"The only useful thing computer science has given us is Alice and Bob" - A physicist at a 1999 quantum computing workshopAlice and Bob, great holders of secrets, seemed to pop into every cryptography talk and now you see them referenced anytime you have two parties who have something to share. Someone at Dagstuhl a few weeks back asked who first used Alice and Bob. What a great idea for a blog post, and I decided to do some binary searching through research papers to find that elusive first Alice and Bob paper. Turns out Wikipedia beat me to it, giving credit to Rivest, Shamir and Adleman in their paper A method for obtaining digital signatures and public-key cryptosystems, the paper that won them the Turing Award.

In grad school attending a square dance convention we ran into a married couple Alice and Bob and they couldn't figure out why we were laughing. Yes, I square danced in grad school, get over it.
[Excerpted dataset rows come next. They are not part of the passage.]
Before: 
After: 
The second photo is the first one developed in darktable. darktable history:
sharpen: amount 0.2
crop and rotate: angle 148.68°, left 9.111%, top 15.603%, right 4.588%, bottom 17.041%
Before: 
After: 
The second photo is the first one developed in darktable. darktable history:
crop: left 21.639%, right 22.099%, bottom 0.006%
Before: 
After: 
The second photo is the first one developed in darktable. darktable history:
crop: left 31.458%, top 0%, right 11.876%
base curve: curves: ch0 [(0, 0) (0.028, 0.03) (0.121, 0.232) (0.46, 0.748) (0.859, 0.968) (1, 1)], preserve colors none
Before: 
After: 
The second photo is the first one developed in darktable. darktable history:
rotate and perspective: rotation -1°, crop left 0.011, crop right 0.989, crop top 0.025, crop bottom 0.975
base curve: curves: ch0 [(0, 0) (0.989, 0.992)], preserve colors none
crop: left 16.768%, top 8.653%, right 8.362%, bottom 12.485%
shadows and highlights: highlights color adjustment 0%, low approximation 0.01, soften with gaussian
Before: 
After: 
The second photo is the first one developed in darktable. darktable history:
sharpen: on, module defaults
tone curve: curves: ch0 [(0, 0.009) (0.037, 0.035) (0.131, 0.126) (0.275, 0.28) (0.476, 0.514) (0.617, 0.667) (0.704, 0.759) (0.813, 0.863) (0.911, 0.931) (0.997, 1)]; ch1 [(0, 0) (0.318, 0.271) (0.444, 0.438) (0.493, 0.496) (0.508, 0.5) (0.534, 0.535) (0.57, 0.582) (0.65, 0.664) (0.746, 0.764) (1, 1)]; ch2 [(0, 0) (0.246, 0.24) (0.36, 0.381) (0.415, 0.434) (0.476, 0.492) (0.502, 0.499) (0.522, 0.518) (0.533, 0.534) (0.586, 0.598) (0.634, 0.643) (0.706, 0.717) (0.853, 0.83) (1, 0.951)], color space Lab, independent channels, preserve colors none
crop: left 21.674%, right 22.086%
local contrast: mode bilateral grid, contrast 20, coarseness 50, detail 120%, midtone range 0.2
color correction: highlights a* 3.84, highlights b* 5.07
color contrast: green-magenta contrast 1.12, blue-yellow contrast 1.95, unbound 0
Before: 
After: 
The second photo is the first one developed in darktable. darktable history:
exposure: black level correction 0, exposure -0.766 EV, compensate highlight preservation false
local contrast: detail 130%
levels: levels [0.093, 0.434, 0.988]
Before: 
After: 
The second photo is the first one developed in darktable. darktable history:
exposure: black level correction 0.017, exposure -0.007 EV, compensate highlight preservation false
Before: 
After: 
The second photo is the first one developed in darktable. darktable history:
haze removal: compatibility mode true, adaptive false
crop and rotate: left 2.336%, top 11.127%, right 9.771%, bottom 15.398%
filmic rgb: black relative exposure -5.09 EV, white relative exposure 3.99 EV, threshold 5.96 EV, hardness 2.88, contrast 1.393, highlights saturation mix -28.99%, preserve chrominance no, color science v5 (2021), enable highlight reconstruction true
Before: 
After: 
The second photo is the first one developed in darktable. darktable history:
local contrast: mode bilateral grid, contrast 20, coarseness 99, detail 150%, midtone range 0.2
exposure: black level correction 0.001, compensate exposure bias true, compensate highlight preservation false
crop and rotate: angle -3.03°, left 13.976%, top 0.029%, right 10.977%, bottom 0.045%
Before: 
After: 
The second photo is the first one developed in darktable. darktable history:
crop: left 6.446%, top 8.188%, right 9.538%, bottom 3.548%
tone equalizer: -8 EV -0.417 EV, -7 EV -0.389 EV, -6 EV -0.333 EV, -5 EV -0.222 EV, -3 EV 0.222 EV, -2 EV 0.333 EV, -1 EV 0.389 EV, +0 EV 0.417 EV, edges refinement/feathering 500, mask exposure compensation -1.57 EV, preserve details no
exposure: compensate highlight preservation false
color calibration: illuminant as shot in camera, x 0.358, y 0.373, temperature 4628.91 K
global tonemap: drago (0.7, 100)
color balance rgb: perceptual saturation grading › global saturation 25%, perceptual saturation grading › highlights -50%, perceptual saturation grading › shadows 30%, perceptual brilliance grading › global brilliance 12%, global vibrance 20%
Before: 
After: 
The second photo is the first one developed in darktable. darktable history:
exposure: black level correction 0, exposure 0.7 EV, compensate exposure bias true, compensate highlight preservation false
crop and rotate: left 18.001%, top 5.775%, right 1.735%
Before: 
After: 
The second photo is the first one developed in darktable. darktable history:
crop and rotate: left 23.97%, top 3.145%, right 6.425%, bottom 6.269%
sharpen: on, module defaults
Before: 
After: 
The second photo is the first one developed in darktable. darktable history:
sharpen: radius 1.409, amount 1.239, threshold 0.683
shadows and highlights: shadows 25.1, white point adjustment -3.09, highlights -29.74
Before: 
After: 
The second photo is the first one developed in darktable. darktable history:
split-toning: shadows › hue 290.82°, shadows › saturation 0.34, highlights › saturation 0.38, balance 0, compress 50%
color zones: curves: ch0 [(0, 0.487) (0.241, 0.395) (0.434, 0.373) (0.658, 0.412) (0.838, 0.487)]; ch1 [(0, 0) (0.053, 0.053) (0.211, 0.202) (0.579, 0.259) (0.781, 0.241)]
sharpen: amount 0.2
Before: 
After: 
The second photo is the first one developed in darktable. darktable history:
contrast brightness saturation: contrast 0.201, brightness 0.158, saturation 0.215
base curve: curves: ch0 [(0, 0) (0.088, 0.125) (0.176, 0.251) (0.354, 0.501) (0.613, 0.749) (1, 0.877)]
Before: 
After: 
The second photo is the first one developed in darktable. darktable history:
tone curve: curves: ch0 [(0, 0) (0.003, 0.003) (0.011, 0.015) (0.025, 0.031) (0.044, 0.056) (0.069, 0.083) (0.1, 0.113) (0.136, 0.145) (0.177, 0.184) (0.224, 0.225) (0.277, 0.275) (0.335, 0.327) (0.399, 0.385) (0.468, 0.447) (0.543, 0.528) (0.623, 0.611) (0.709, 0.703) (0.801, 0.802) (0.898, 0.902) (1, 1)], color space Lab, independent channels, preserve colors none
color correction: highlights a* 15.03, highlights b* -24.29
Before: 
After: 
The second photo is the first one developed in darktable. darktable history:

The Wikipedia page lists a number of other common names used in protocols including perennial third wheel Charlie and nosy eavesdropper Eve. I can claim credit for two of those names, Pat and Vanna. In my first conference talk in 1987 I had to explain interactive proofs and for the prover and verifier I picked Pat and Vanna after the hosts, Pat Sajak and Vanna White, of the popular game show Wheel of Fortune. Vanna didn't trust Pat and spun the wheel to get random questions to challenge him. Half of the audience laughed hysterically, the other half had no clue what I was talking about. I heard the FOCS PC took a break by watching an episode of Wheel of Fortune to understand the joke.

Howard Karloff insisted we use Pat and Vanna in the LFKN paper. Pat and Vanna have since retired from interactive proving but thirty years later they still host Wheel of Fortune.